**RECORDS FOR THE EXERCISE:**
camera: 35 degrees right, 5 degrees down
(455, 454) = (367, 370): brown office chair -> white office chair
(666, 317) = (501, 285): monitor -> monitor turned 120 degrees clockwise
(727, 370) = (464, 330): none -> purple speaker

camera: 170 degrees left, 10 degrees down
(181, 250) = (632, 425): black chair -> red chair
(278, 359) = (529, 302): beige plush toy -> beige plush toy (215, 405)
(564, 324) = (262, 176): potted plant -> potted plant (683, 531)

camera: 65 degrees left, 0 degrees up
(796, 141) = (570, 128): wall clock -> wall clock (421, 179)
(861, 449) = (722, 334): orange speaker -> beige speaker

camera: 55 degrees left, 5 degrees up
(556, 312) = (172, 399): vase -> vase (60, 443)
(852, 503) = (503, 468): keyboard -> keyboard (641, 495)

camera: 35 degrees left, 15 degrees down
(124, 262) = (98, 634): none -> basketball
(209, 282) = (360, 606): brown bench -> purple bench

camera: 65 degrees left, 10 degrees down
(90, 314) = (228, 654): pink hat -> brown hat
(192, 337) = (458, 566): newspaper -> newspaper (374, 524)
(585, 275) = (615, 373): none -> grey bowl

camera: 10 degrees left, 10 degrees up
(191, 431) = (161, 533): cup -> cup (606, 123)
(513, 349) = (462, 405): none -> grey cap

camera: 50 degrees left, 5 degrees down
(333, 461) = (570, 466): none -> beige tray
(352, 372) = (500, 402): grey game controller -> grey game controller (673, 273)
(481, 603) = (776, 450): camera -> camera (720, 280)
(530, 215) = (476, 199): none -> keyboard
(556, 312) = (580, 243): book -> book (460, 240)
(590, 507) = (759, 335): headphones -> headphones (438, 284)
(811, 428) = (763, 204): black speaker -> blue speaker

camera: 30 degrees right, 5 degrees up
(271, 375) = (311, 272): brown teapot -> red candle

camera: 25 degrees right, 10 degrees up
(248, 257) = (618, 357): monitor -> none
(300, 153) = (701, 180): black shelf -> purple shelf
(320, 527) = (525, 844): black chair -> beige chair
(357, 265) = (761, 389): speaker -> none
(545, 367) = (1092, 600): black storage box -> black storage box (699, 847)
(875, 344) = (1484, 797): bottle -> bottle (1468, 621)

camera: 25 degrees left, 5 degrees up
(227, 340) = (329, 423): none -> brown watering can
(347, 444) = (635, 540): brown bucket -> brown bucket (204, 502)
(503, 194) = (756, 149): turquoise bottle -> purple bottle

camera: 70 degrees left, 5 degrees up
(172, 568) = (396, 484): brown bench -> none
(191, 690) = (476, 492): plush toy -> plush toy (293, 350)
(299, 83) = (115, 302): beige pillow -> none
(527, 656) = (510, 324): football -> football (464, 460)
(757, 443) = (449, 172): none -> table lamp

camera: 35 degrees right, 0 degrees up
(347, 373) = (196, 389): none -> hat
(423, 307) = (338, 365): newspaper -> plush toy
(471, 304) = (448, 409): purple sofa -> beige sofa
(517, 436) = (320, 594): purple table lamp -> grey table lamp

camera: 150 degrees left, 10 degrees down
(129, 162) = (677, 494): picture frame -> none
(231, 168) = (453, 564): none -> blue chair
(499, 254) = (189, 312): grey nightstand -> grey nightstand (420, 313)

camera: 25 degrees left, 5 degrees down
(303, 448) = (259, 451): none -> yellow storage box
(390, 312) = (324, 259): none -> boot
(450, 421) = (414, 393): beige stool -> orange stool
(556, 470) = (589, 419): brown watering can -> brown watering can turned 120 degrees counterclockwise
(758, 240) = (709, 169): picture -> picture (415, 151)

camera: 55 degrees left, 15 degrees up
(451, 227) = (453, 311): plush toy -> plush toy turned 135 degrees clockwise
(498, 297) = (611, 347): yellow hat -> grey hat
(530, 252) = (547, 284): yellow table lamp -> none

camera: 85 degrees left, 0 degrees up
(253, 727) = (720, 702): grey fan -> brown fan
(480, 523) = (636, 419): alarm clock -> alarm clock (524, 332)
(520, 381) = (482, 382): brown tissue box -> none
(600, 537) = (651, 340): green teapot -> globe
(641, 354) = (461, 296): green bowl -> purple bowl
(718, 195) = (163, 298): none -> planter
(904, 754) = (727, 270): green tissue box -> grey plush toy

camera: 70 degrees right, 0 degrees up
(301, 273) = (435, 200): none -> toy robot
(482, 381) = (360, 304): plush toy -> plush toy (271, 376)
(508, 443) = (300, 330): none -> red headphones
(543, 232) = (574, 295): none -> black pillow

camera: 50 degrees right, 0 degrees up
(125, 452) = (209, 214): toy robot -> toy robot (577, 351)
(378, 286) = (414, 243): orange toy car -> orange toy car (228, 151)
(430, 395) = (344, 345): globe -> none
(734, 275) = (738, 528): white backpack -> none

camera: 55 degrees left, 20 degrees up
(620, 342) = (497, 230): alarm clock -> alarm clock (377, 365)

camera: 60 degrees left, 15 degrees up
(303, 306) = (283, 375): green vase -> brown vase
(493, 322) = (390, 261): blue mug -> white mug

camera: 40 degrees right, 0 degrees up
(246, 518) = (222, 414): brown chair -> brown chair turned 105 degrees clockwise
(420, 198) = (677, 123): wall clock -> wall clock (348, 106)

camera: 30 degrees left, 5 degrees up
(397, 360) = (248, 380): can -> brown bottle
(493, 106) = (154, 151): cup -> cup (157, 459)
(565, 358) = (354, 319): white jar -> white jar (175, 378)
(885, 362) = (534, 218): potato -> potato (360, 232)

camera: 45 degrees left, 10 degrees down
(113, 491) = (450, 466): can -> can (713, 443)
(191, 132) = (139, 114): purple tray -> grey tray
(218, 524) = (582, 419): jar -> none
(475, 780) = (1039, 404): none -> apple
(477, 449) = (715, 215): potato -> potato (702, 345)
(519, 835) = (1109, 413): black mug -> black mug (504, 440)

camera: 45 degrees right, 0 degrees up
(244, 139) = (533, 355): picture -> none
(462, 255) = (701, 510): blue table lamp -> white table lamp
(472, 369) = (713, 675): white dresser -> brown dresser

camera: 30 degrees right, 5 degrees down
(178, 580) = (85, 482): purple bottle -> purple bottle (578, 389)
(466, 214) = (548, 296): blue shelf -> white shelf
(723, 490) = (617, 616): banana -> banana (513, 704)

**INSTRUCTIONS FOR THE TASK:** Every entry above has to be returned exactly as written.

**REPLY:**
camera: 35 degrees right, 5 degrees down
(455, 454) = (367, 370): brown office chair -> white office chair
(666, 317) = (501, 285): monitor -> monitor turned 120 degrees clockwise
(727, 370) = (464, 330): none -> purple speaker

camera: 170 degrees left, 10 degrees down
(181, 250) = (632, 425): black chair -> red chair
(278, 359) = (529, 302): beige plush toy -> beige plush toy (215, 405)
(564, 324) = (262, 176): potted plant -> potted plant (683, 531)

camera: 65 degrees left, 0 degrees up
(796, 141) = (570, 128): wall clock -> wall clock (421, 179)
(861, 449) = (722, 334): orange speaker -> beige speaker

camera: 55 degrees left, 5 degrees up
(556, 312) = (172, 399): vase -> vase (60, 443)
(852, 503) = (503, 468): keyboard -> keyboard (641, 495)

camera: 35 degrees left, 15 degrees down
(124, 262) = (98, 634): none -> basketball
(209, 282) = (360, 606): brown bench -> purple bench

camera: 65 degrees left, 10 degrees down
(90, 314) = (228, 654): pink hat -> brown hat
(192, 337) = (458, 566): newspaper -> newspaper (374, 524)
(585, 275) = (615, 373): none -> grey bowl

camera: 10 degrees left, 10 degrees up
(191, 431) = (161, 533): cup -> cup (606, 123)
(513, 349) = (462, 405): none -> grey cap

camera: 50 degrees left, 5 degrees down
(333, 461) = (570, 466): none -> beige tray
(352, 372) = (500, 402): grey game controller -> grey game controller (673, 273)
(481, 603) = (776, 450): camera -> camera (720, 280)
(530, 215) = (476, 199): none -> keyboard
(556, 312) = (580, 243): book -> book (460, 240)
(590, 507) = (759, 335): headphones -> headphones (438, 284)
(811, 428) = (763, 204): black speaker -> blue speaker

camera: 30 degrees right, 5 degrees up
(271, 375) = (311, 272): brown teapot -> red candle

camera: 25 degrees right, 10 degrees up
(248, 257) = (618, 357): monitor -> none
(300, 153) = (701, 180): black shelf -> purple shelf
(320, 527) = (525, 844): black chair -> beige chair
(357, 265) = (761, 389): speaker -> none
(545, 367) = (1092, 600): black storage box -> black storage box (699, 847)
(875, 344) = (1484, 797): bottle -> bottle (1468, 621)

camera: 25 degrees left, 5 degrees up
(227, 340) = (329, 423): none -> brown watering can
(347, 444) = (635, 540): brown bucket -> brown bucket (204, 502)
(503, 194) = (756, 149): turquoise bottle -> purple bottle

camera: 70 degrees left, 5 degrees up
(172, 568) = (396, 484): brown bench -> none
(191, 690) = (476, 492): plush toy -> plush toy (293, 350)
(299, 83) = (115, 302): beige pillow -> none
(527, 656) = (510, 324): football -> football (464, 460)
(757, 443) = (449, 172): none -> table lamp

camera: 35 degrees right, 0 degrees up
(347, 373) = (196, 389): none -> hat
(423, 307) = (338, 365): newspaper -> plush toy
(471, 304) = (448, 409): purple sofa -> beige sofa
(517, 436) = (320, 594): purple table lamp -> grey table lamp

camera: 150 degrees left, 10 degrees down
(129, 162) = (677, 494): picture frame -> none
(231, 168) = (453, 564): none -> blue chair
(499, 254) = (189, 312): grey nightstand -> grey nightstand (420, 313)

camera: 25 degrees left, 5 degrees down
(303, 448) = (259, 451): none -> yellow storage box
(390, 312) = (324, 259): none -> boot
(450, 421) = (414, 393): beige stool -> orange stool
(556, 470) = (589, 419): brown watering can -> brown watering can turned 120 degrees counterclockwise
(758, 240) = (709, 169): picture -> picture (415, 151)

camera: 55 degrees left, 15 degrees up
(451, 227) = (453, 311): plush toy -> plush toy turned 135 degrees clockwise
(498, 297) = (611, 347): yellow hat -> grey hat
(530, 252) = (547, 284): yellow table lamp -> none

camera: 85 degrees left, 0 degrees up
(253, 727) = (720, 702): grey fan -> brown fan
(480, 523) = (636, 419): alarm clock -> alarm clock (524, 332)
(520, 381) = (482, 382): brown tissue box -> none
(600, 537) = (651, 340): green teapot -> globe
(641, 354) = (461, 296): green bowl -> purple bowl
(718, 195) = (163, 298): none -> planter
(904, 754) = (727, 270): green tissue box -> grey plush toy

camera: 70 degrees right, 0 degrees up
(301, 273) = (435, 200): none -> toy robot
(482, 381) = (360, 304): plush toy -> plush toy (271, 376)
(508, 443) = (300, 330): none -> red headphones
(543, 232) = (574, 295): none -> black pillow

camera: 50 degrees right, 0 degrees up
(125, 452) = (209, 214): toy robot -> toy robot (577, 351)
(378, 286) = (414, 243): orange toy car -> orange toy car (228, 151)
(430, 395) = (344, 345): globe -> none
(734, 275) = (738, 528): white backpack -> none

camera: 55 degrees left, 20 degrees up
(620, 342) = (497, 230): alarm clock -> alarm clock (377, 365)

camera: 60 degrees left, 15 degrees up
(303, 306) = (283, 375): green vase -> brown vase
(493, 322) = (390, 261): blue mug -> white mug

camera: 40 degrees right, 0 degrees up
(246, 518) = (222, 414): brown chair -> brown chair turned 105 degrees clockwise
(420, 198) = (677, 123): wall clock -> wall clock (348, 106)

camera: 30 degrees left, 5 degrees up
(397, 360) = (248, 380): can -> brown bottle
(493, 106) = (154, 151): cup -> cup (157, 459)
(565, 358) = (354, 319): white jar -> white jar (175, 378)
(885, 362) = (534, 218): potato -> potato (360, 232)

camera: 45 degrees left, 10 degrees down
(113, 491) = (450, 466): can -> can (713, 443)
(191, 132) = (139, 114): purple tray -> grey tray
(218, 524) = (582, 419): jar -> none
(475, 780) = (1039, 404): none -> apple
(477, 449) = (715, 215): potato -> potato (702, 345)
(519, 835) = (1109, 413): black mug -> black mug (504, 440)

camera: 45 degrees right, 0 degrees up
(244, 139) = (533, 355): picture -> none
(462, 255) = (701, 510): blue table lamp -> white table lamp
(472, 369) = (713, 675): white dresser -> brown dresser

camera: 30 degrees right, 5 degrees down
(178, 580) = (85, 482): purple bottle -> purple bottle (578, 389)
(466, 214) = (548, 296): blue shelf -> white shelf
(723, 490) = (617, 616): banana -> banana (513, 704)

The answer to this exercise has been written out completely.